Die 'Kehrseite' der Medaille ist nun aber, dass sich mit der Moderne und ihren Freiheitsrechten die unpersönlichen Abhängigkeits- und Wechselwirkungsverhältnisse umso mehr verstärken. Da ist eben nicht jeder seines Glückes Schmied, alles was da betrieben wird und alle Größen die da auftauchen, machen erst im gesellschaftlichen Kontext Sinn, eben dafür sind Menschen wie Latinl aber blind. Und genau deshalb ist der Hinweis von Klabauter hier auch nicht fehl am Platz.

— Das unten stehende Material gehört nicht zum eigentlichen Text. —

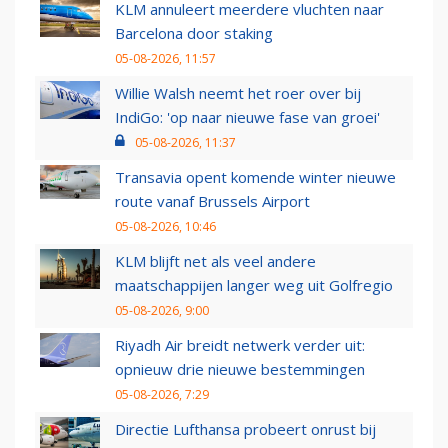
KLM annuleert meerdere vluchten naar
Barcelona door staking
05-08-2026, 11:57
Willie Walsh neemt het roer over bij
IndiGo: 'op naar nieuwe fase van groei'
05-08-2026, 11:37
Transavia opent komende winter nieuwe
route vanaf Brussels Airport
05-08-2026, 10:46
KLM blijft net als veel andere
maatschappijen langer weg uit Golfregio
05-08-2026, 9:00
Riyadh Air breidt netwerk verder uit:
opnieuw drie nieuwe bestemmingen
05-08-2026, 7:29
Directie Lufthansa probeert onrust bij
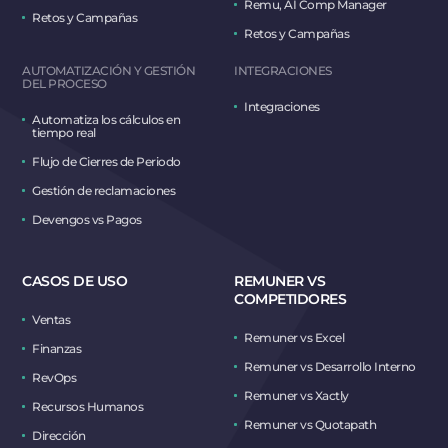
Remu, AI Comp Manager
Retos y Campañas
Retos y Campañas
AUTOMATIZACIÓN Y GESTIÓN
INTEGRACIONES
DEL PROCESO
Integraciones
Automatiza los cálculos en
tiempo real
Flujo de Cierres de Periodo
Gestión de reclamaciones
Devengos vs Pagos
CASOS DE USO
REMUNER VS
COMPETIDORES
Ventas
Remuner vs Excel
Finanzas
Remuner vs Desarrollo Interno
RevOps
Remuner vs Xactly
Recursos Humanos
Remuner vs Quotapath
Dirección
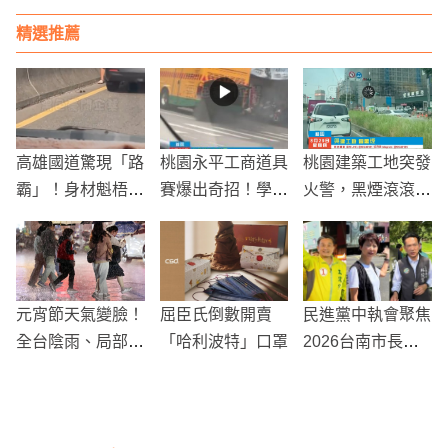
精選推薦
高雄國道驚現「路
桃園永平工商道具
桃園建築工地突發
霸」！身材魁梧男
賽爆出奇招！學生
火警，黑煙滾滾引
子擅闖車道質問後
創意競賽引發熱烈
發居民擔憂
方駕駛引發混亂
反響
元宵節天氣變臉！
屈臣氏倒數開賣
民進黨中執會聚焦
全台陰雨、局部大
「哈利波特」口罩
2026台南市長選
雨來襲，中部以北
戰 陳亭妃自稱賴
高山有降雪機率
系引發關注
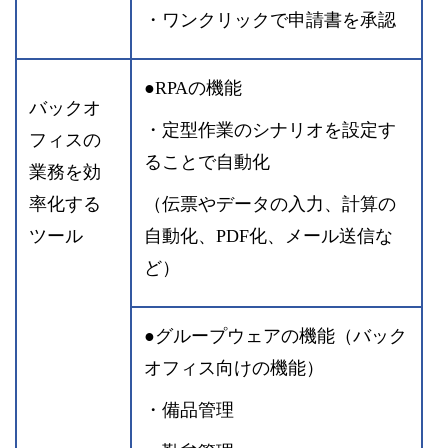
・ワンクリックで申請書を承認
●RPAの機能
バックオ
・定型作業のシナリオを設定す
フィスの
ることで自動化
業務を効
率化する
（伝票やデータの入力、計算の
ツール
自動化、PDF化、メール送信な
ど）
●グループウェアの機能（バック
オフィス向けの機能）
・備品管理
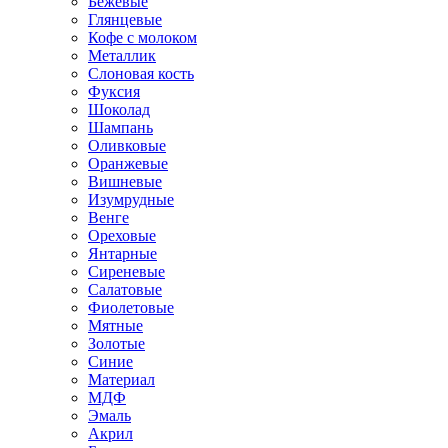
Бежевые
Глянцевые
Кофе с молоком
Металлик
Слоновая кость
Фуксия
Шоколад
Шампань
Оливковые
Оранжевые
Вишневые
Изумрудные
Венге
Ореховые
Янтарные
Сиреневые
Салатовые
Фиолетовые
Мятные
Золотые
Синие
Материал
МДФ
Эмаль
Акрил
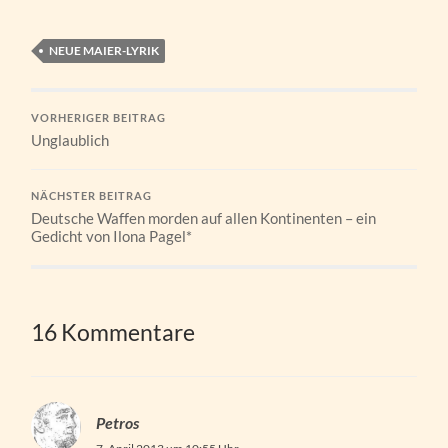
NEUE MAIER-LYRIK
VORHERIGER BEITRAG
Unglaublich
NÄCHSTER BEITRAG
Deutsche Waffen morden auf allen Kontinenten – ein
Gedicht von Ilona Pagel*
16 Kommentare
Petros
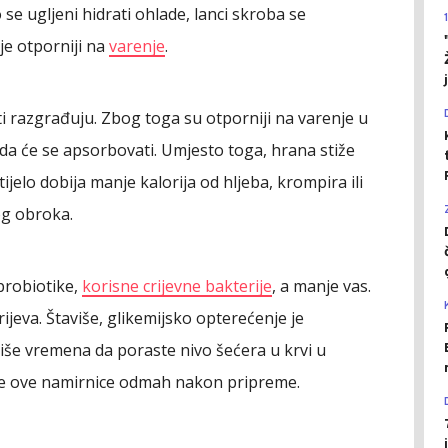
 se ugljeni hidrati ohlade, lanci skroba se
je otporniji na
varenje
.
ti razgrađuju. Zbog toga su otporniji na varenje u
 da će se apsorbovati. Umjesto toga, hrana stiže
tijelo dobija manje kalorija od hljeba, krompira ili
og obroka.
probiotike,
korisne crijevne bakterije
, a manje vas.
ijeva. Štaviše, glikemijsko opterećenje je
iše vremena da poraste nivo šećera u krvi u
e ove namirnice odmah nakon pripreme.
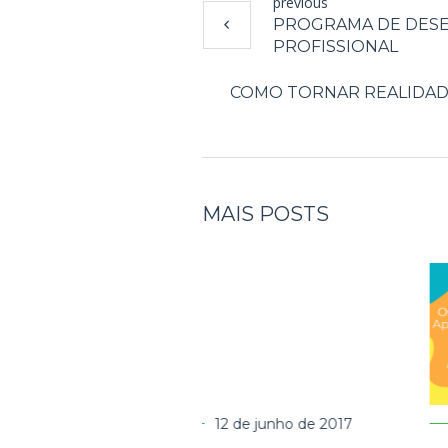
previous
PROGRAMA DE DESE
PROFISSIONAL
COMO TORNAR REALIDADE
MAIS POSTS
2 de junho de 2017
26 de outubro de 2020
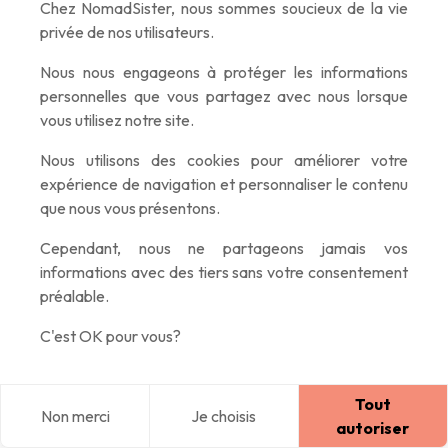
Chez NomadSister, nous sommes soucieux de la vie
Ce
village côtier
du Wild Coast préserve l'authenticité de la
privée de nos utilisateurs.
culture Xhosa. Les plages sauvages, les collines verdoyantes
Nous nous engageons à protéger les informations
et l'hospitalité locale créent une
immersion totale dans
personnelles que vous partagez avec nous lorsque
l'Afrique rurale
.
vous utilisez notre site.
Nous utilisons des cookies pour améliorer votre
L'absence de développement touristique massif garantit des
expérience de navigation et personnaliser le contenu
rencontres humaines exceptionnelles.
que nous vous présentons.
Cependant, nous ne partageons jamais vos
Panoramas vertigineux sur le
informations avec des tiers sans votre consentement
Drakensberg au Blyde River Canyon
préalable.
C’est le
troisième plus grand canyon au monde
, et cette
C'est OK pour vous?
merveille géologique révèle des panoramas vertigineux et une
biodiversité exceptionnelle. Les Three Rondavels et God's
Tout
Non merci
Je choisis
Window offrent des points de vue spectaculaires sur
Blog
Explorer
Home
Connexion
autoriser
l'escarpement du Drakensberg.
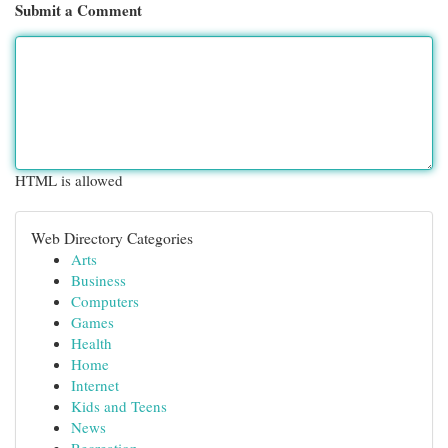
Submit a Comment
HTML is allowed
Web Directory Categories
Arts
Business
Computers
Games
Health
Home
Internet
Kids and Teens
News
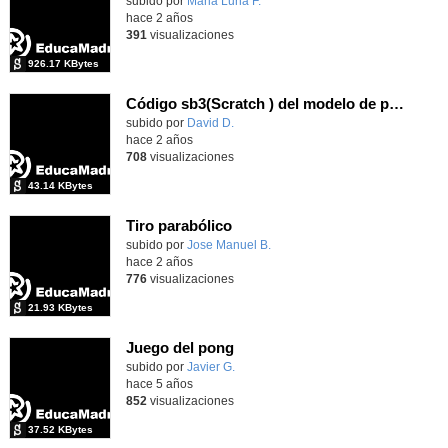
Contenido educativo.
subido por
Maria Luna F.
-
hace 2 años
391
visualizaciones
926.17 KBytes
Código sb3(Scratch ) del modelo de previsión meteorológica.
Contenido educativo.
subido por
David D.
-
hace 2 años
708
visualizaciones
43.14 KBytes
Tiro parabólico
Contenido educativo.
subido por
Jose Manuel B.
-
hace 2 años
776
visualizaciones
21.93 KBytes
Juego del pong
Contenido educativo.
subido por
Javier G.
-
hace 5 años
852
visualizaciones
37.52 KBytes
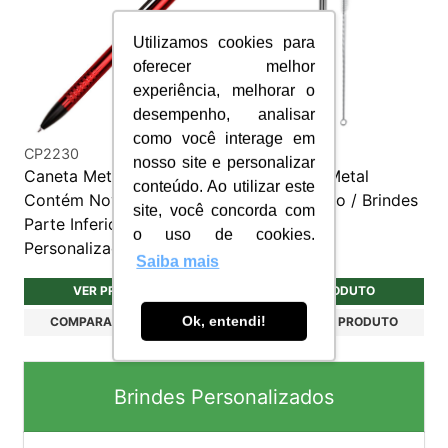
Utilizamos cookies para
oferecer melhor
experiência, melhorar o
desempenho, analisar
como você interage em
CP2230
KB203
nosso site e personalizar
Caneta Metálica
Canudo de Metal
conteúdo. Ao utilizar este
Contém Nove Anéis na
Personalizado / Brindes
site, você concorda com
Parte Inferior
Ecológicos
o uso de cookies.
Personalizada
Saiba mais
VER PRODUTO
VER PRODUTO
Ok, entendi!
COMPARAR PRODUTO
COMPARAR PRODUTO
Brindes Personalizados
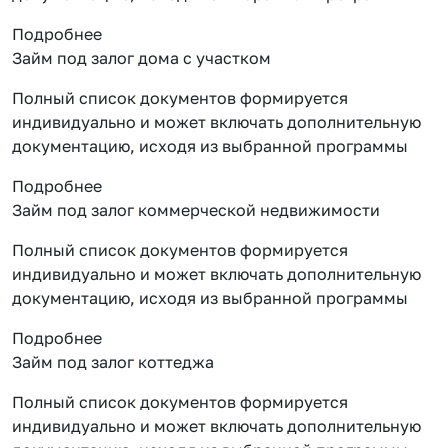
Подробнее
Займ под залог дома с участком
Полный список документов формируется
индивидуально и может включать дополнительную
документацию, исходя из выбранной программы
Подробнее
Займ под залог коммерческой недвижимости
Полный список документов формируется
индивидуально и может включать дополнительную
документацию, исходя из выбранной программы
Подробнее
Займ под залог коттеджа
Полный список документов формируется
индивидуально и может включать дополнительную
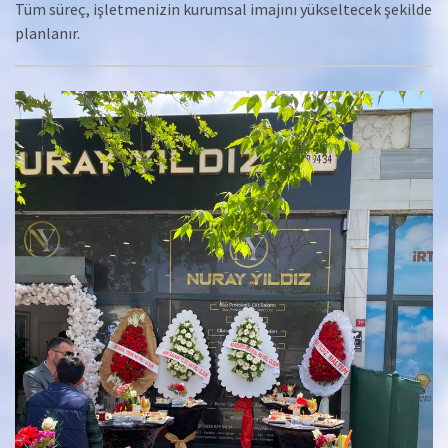
Tüm süreç, işletmenizin kurumsal imajını yükseltecek şekilde
planlanır.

Dass Wissenschaft bis zu einem gewissen Grad von produktiver Arbeit abgekoppelt ist, bedeutet deshalb nicht, dass sie bloß auf Kosten der Gesellschaft schmarotzt. Hier haben wir es mit einer genau solcher gesellschaftlichen Verflechtung zu tun: Wissenschaft ist darauf angewiesen, dass ein bestimmter Anteil der Gesellschaft von produktiver Arbeit freigestellt ist, und die moderne Gesellschaft ist wiederum nicht ohne technisch-wissenschaftlichen Voraussetzungen zu haben. Deshalb ist es auch vollkommen falsch sich beides voneinander getrennt zu denken und Wissenschaft daran zu messen, ob da jetzt produktive Arbeit verrichtet wird, denn ein Großteil davon wäre ohne Wissenschaft gar nicht existent.
Im übrigen ist mir Latinl total egal. Deppen wie er sind nur ein verdammt gutes Demonstrationsobjekt von Kritik, und ich hoffe immer, dass andere Leute die mitlesen was von der Kritik aufschnappen können, die an ihm geübt wird.